*DOCUMENT TEXT*

Was the respondent’s offending amenable to a registration order?

  1. The respondent contended that the judge had no power to make a registration order pursuant to the SORA, since the particular species of aggravated burglary of which he was convicted does not fall within any class of offence which is amenable to the provisions of the Act. In order to determine the correctness of that contention, it is necessary to analyse the key provisions in some detail.

  1. A ‘registrable offender’ is defined by s 6(1) of the SORA as a person whom a court has sentenced for a registrable offence. Section 7(1) defines ‘registrable offence’ as follows:[6]

    [6]My emphasis.

7    What is a registrable offence?

(1)      A registrable offence is—

(a)   a Class 1 offence;  or

(b)   a Class 2 offence;  or

(c)   an offence that results in the making of a sex offender registration order.

*ASSIGNMENT 1*
In the court judgment above, which forms can a "registrable offence" take under section 7(1)? List every one.
*ASSIGNMENT 2*
Write what comes next in the court judgment on sex offender registration, beginning right after its final sentence.

*Dataset entries*
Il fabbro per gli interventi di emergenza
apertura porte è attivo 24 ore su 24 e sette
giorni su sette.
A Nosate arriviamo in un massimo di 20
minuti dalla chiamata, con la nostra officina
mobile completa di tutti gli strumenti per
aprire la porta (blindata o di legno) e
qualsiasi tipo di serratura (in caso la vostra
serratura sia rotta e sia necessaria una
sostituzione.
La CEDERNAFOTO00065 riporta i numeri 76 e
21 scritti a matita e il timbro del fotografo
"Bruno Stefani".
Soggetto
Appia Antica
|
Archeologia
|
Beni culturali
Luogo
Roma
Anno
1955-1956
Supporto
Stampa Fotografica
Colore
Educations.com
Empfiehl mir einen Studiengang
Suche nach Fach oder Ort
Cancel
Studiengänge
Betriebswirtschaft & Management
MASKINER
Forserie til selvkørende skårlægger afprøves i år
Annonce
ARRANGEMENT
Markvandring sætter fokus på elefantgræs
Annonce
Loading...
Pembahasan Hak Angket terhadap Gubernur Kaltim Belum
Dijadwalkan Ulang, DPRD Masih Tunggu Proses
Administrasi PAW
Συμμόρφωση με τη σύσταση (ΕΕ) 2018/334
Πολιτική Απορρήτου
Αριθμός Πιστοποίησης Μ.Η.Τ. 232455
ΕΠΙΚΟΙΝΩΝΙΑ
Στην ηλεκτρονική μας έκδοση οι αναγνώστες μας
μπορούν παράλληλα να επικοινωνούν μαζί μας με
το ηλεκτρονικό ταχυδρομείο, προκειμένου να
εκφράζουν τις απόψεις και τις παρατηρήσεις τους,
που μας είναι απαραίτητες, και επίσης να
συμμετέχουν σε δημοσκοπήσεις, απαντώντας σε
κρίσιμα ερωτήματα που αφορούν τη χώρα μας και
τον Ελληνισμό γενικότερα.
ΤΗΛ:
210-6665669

*TASK OUTPUT 1*
- a Class 1 offence
- a Class 2 offence
- an offence that results in the making of a sex offender registration order

*TASK OUTPUT 2*
  1. It is common ground that the offence of aggravated burglary in this case was neither a Class 1 nor a Class 2 offence[7] (nor, for that matter, a Class 3 offence).[8]

    [7]It should be noted that Schedule 2 of the SORA, which sets out Class 2 offences, includes:

    20. An offence against section 77 of the Crimes Act 1958 (aggravated burglary) in circumstances where the offender entered the building or part of the building as a trespasser with intent to commit a sexual or indecent assault on a child.

    The victim in the present case was not, however, a ‘child’.

    [8]By s 8(1), Class 3 offences are those listed in Schedule 3.  Aggravated burglary is not one of those offences.

  1. Section 8(2) then provides:

8    What are class 3 and class 4 offences?

(2) A Class 4 offence is an offence listed in Schedule 4 committed against a person other than a child by a person who is (whether because of, or apart from, that offence) a serious sexual offender for the purposes of this section.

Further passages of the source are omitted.